O tratamento da FC evoluiu bastante nas últimas décadas, garantindo aos afetados uma vida mais longa e de boa qualidade. O gene responsável pela doença já foi identificado, clonado e sequenciado, possibilitando enorme progresso no diagnóstico, controle e tratamento dos pacientes. Quando a doença é diagnosticada precocemente e há o acompanhamento dos pacientes por grupos multidisciplinares de profissionais, o prognóstico é bom, com a possibilidade de uma vida praticamente normal. Um aspecto de grande importância é a necessidade de manter nutrição adequada considerando a dificuldade existente na absorção e digestão dos alimentos.
O tratamento é contínuo, necessariamente multidisciplinar, vigoroso e por toda a vida, e inclui: drogas mucolíticas; medidas para controle das infecções respiratórias; fisioterapia permanente; exercícios físicos; reposição enzimática para ajudar a absorção dos nutrientes e suplementação dietética e de vitaminas. Não há como prevenir a doença que é herdada, mas o tratamento precoce retarda a progressão das lesões pulmonares, propicia nutrição adequada e aumenta a sobrevida.
Há novos medicamentos recentemente lançados pela indústria que trazem esperança.
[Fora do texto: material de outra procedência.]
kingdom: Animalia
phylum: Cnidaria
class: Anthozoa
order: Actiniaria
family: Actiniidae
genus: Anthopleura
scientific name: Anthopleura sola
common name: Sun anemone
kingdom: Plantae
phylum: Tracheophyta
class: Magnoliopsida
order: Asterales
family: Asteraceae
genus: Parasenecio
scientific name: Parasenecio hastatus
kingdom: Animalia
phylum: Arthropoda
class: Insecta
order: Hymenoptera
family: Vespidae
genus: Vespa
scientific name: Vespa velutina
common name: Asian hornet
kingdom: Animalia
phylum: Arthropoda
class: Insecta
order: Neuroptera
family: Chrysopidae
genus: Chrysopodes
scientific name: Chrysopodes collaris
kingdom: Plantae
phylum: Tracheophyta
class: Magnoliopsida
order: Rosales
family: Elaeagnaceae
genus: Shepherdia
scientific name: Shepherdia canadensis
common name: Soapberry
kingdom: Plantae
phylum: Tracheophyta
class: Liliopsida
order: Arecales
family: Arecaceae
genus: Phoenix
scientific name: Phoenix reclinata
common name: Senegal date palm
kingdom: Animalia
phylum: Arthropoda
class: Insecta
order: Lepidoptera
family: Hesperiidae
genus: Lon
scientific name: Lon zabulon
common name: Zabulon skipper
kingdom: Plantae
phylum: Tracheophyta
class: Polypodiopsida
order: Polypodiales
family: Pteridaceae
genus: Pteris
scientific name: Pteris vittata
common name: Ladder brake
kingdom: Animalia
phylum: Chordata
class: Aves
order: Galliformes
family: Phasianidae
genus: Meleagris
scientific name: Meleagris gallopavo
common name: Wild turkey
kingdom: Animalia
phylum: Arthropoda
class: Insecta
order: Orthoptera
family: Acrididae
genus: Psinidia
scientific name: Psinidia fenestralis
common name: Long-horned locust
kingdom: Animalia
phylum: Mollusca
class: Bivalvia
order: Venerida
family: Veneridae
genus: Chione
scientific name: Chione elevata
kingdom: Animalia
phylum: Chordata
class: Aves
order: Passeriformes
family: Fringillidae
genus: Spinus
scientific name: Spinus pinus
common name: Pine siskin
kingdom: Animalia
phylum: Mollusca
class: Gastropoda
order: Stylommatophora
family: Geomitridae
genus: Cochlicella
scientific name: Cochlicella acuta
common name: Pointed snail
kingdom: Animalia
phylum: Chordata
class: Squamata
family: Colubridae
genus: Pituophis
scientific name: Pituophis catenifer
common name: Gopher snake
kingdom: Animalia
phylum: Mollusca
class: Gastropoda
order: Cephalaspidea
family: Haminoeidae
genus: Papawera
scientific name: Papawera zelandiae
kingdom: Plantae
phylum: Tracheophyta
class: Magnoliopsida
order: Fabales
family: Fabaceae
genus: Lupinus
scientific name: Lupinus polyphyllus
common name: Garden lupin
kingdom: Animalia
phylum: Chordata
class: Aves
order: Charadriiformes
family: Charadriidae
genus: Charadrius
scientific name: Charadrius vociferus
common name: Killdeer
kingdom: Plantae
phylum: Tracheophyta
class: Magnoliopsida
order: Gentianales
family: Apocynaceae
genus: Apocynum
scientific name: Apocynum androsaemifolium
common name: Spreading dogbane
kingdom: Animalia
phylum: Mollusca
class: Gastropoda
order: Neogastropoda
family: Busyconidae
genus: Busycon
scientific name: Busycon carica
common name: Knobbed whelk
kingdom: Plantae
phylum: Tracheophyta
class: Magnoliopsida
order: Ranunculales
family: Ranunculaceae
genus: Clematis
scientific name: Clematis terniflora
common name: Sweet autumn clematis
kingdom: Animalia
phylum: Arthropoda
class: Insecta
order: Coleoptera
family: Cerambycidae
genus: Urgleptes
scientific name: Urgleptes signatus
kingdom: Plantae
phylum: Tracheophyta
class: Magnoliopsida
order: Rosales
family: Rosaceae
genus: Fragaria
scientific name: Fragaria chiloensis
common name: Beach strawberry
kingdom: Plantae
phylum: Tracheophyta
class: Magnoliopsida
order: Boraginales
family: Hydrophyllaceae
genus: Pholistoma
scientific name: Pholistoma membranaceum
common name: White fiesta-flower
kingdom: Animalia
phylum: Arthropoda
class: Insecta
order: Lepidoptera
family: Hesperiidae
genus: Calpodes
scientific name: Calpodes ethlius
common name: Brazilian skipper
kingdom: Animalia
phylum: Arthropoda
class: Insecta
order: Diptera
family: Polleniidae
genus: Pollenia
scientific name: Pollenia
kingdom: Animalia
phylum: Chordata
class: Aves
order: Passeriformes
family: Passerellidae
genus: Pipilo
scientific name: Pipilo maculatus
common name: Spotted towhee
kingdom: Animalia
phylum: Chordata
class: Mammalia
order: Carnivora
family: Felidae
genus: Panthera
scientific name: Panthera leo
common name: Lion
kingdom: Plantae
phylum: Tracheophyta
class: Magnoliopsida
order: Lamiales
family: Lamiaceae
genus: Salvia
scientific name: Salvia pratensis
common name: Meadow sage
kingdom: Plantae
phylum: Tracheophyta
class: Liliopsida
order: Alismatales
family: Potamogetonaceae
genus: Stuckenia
Quatro moduladores de CFTR são os mais estudados: três são corretores e um é potencializador. São capazes de alterar a proteína defeituosa, que passa a funcionar normalmente. No Brasil, em 2022, a Agência Nacional de Vigilância Sanitária (Anvisa) aprovou a terapia tripla – Trikafta (ivacaftor+tezacaftor+elecaftor) para aqueles pacientes com pelo menos uma mutação F508del. Isso significa que cerca de 80% dos cerca de 5.500 a 6.000 pacientes brasileiros poderão se beneficiar.
Quando foi descrita, em 1938, a doença era quase sempre fatal na infância. Há cerca de 30 anos, a expectativa de vida do paciente foi estimada em de 7 a 8 anos. Quem nasce hoje com FC supera, sem maiores dificuldades, os 40 anos, e deverá melhorar ainda mais com o acompanhamento multidisciplinar permanente e a introdução dos novos fármacos.